Exercise task>
Copy all of the records below verbatim.

[Dataset entries start]

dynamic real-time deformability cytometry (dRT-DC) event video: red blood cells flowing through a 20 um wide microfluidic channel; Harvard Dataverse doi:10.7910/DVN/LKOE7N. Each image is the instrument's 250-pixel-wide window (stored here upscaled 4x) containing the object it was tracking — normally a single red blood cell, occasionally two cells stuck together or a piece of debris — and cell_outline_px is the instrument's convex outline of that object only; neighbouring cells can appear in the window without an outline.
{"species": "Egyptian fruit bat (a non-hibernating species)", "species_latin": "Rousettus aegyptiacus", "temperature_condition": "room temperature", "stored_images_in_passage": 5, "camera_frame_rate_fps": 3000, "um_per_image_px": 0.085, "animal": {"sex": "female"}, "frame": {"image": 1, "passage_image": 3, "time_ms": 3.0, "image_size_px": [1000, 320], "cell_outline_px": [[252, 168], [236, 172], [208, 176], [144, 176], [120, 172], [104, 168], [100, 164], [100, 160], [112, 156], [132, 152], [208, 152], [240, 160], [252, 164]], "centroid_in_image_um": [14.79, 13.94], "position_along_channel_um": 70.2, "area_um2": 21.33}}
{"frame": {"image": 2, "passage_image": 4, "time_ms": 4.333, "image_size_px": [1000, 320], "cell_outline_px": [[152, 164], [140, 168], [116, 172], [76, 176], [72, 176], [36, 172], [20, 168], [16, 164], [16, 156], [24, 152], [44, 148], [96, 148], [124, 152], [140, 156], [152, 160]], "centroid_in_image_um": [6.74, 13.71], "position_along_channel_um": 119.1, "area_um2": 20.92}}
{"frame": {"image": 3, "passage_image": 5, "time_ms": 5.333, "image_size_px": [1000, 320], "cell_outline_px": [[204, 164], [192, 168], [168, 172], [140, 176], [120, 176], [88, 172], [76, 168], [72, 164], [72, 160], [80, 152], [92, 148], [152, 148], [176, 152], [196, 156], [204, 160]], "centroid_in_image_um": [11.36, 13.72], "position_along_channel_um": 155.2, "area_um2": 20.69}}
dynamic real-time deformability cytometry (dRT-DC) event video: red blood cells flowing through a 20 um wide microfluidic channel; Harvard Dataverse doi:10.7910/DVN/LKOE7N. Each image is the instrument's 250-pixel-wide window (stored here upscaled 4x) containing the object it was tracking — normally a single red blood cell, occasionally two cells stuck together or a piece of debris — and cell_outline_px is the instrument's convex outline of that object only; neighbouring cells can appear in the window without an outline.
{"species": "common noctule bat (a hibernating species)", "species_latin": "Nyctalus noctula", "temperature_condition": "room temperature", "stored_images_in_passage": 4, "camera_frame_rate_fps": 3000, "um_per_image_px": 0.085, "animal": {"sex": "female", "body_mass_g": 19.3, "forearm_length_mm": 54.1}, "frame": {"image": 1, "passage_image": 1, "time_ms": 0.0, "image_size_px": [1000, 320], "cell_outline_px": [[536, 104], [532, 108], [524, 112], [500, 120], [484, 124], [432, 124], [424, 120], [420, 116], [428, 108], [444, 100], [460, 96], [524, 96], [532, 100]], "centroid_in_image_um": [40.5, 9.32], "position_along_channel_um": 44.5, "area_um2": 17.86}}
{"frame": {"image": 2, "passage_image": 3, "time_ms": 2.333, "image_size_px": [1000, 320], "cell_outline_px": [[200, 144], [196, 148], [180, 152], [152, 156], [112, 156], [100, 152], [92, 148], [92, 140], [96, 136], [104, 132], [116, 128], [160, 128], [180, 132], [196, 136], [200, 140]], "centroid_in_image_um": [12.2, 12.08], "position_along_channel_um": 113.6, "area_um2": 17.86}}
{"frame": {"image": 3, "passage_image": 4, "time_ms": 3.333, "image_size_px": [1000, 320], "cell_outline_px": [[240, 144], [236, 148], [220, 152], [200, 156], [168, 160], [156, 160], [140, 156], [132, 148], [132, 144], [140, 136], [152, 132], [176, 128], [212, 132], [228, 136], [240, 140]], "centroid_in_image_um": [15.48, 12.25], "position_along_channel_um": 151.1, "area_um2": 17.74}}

[Dataset entries end]

Exercise solution>
dynamic real-time deformability cytometry (dRT-DC) event video: red blood cells flowing through a 20 um wide microfluidic channel; Harvard Dataverse doi:10.7910/DVN/LKOE7N. Each image is the instrument's 250-pixel-wide window (stored here upscaled 4x) containing the object it was tracking — normally a single red blood cell, occasionally two cells stuck together or a piece of debris — and cell_outline_px is the instrument's convex outline of that object only; neighbouring cells can appear in the window without an outline.
{"species": "Egyptian fruit bat (a non-hibernating species)", "species_latin": "Rousettus aegyptiacus", "temperature_condition": "room temperature", "stored_images_in_passage": 5, "camera_frame_rate_fps": 3000, "um_per_image_px": 0.085, "animal": {"sex": "female"}, "frame": {"image": 1, "passage_image": 3, "time_ms": 3.0, "image_size_px": [1000, 320], "cell_outline_px": [[252, 168], [236, 172], [208, 176], [144, 176], [120, 172], [104, 168], [100, 164], [100, 160], [112, 156], [132, 152], [208, 152], [240, 160], [252, 164]], "centroid_in_image_um": [14.79, 13.94], "position_along_channel_um": 70.2, "area_um2": 21.33}}
{"frame": {"image": 2, "passage_image": 4, "time_ms": 4.333, "image_size_px": [1000, 320], "cell_outline_px": [[152, 164], [140, 168], [116, 172], [76, 176], [72, 176], [36, 172], [20, 168], [16, 164], [16, 156], [24, 152], [44, 148], [96, 148], [124, 152], [140, 156], [152, 160]], "centroid_in_image_um": [6.74, 13.71], "position_along_channel_um": 119.1, "area_um2": 20.92}}
{"frame": {"image": 3, "passage_image": 5, "time_ms": 5.333, "image_size_px": [1000, 320], "cell_outline_px": [[204, 164], [192, 168], [168, 172], [140, 176], [120, 176], [88, 172], [76, 168], [72, 164], [72, 160], [80, 152], [92, 148], [152, 148], [176, 152], [196, 156], [204, 160]], "centroid_in_image_um": [11.36, 13.72], "position_along_channel_um": 155.2, "area_um2": 20.69}}
dynamic real-time deformability cytometry (dRT-DC) event video: red blood cells flowing through a 20 um wide microfluidic channel; Harvard Dataverse doi:10.7910/DVN/LKOE7N. Each image is the instrument's 250-pixel-wide window (stored here upscaled 4x) containing the object it was tracking — normally a single red blood cell, occasionally two cells stuck together or a piece of debris — and cell_outline_px is the instrument's convex outline of that object only; neighbouring cells can appear in the window without an outline.
{"species": "common noctule bat (a hibernating species)", "species_latin": "Nyctalus noctula", "temperature_condition": "room temperature", "stored_images_in_passage": 4, "camera_frame_rate_fps": 3000, "um_per_image_px": 0.085, "animal": {"sex": "female", "body_mass_g": 19.3, "forearm_length_mm": 54.1}, "frame": {"image": 1, "passage_image": 1, "time_ms": 0.0, "image_size_px": [1000, 320], "cell_outline_px": [[536, 104], [532, 108], [524, 112], [500, 120], [484, 124], [432, 124], [424, 120], [420, 116], [428, 108], [444, 100], [460, 96], [524, 96], [532, 100]], "centroid_in_image_um": [40.5, 9.32], "position_along_channel_um": 44.5, "area_um2": 17.86}}
{"frame": {"image": 2, "passage_image": 3, "time_ms": 2.333, "image_size_px": [1000, 320], "cell_outline_px": [[200, 144], [196, 148], [180, 152], [152, 156], [112, 156], [100, 152], [92, 148], [92, 140], [96, 136], [104, 132], [116, 128], [160, 128], [180, 132], [196, 136], [200, 140]], "centroid_in_image_um": [12.2, 12.08], "position_along_channel_um": 113.6, "area_um2": 17.86}}
{"frame": {"image": 3, "passage_image": 4, "time_ms": 3.333, "image_size_px": [1000, 320], "cell_outline_px": [[240, 144], [236, 148], [220, 152], [200, 156], [168, 160], [156, 160], [140, 156], [132, 148], [132, 144], [140, 136], [152, 132], [176, 128], [212, 132], [228, 136], [240, 140]], "centroid_in_image_um": [15.48, 12.25], "position_along_channel_um": 151.1, "area_um2": 17.74}}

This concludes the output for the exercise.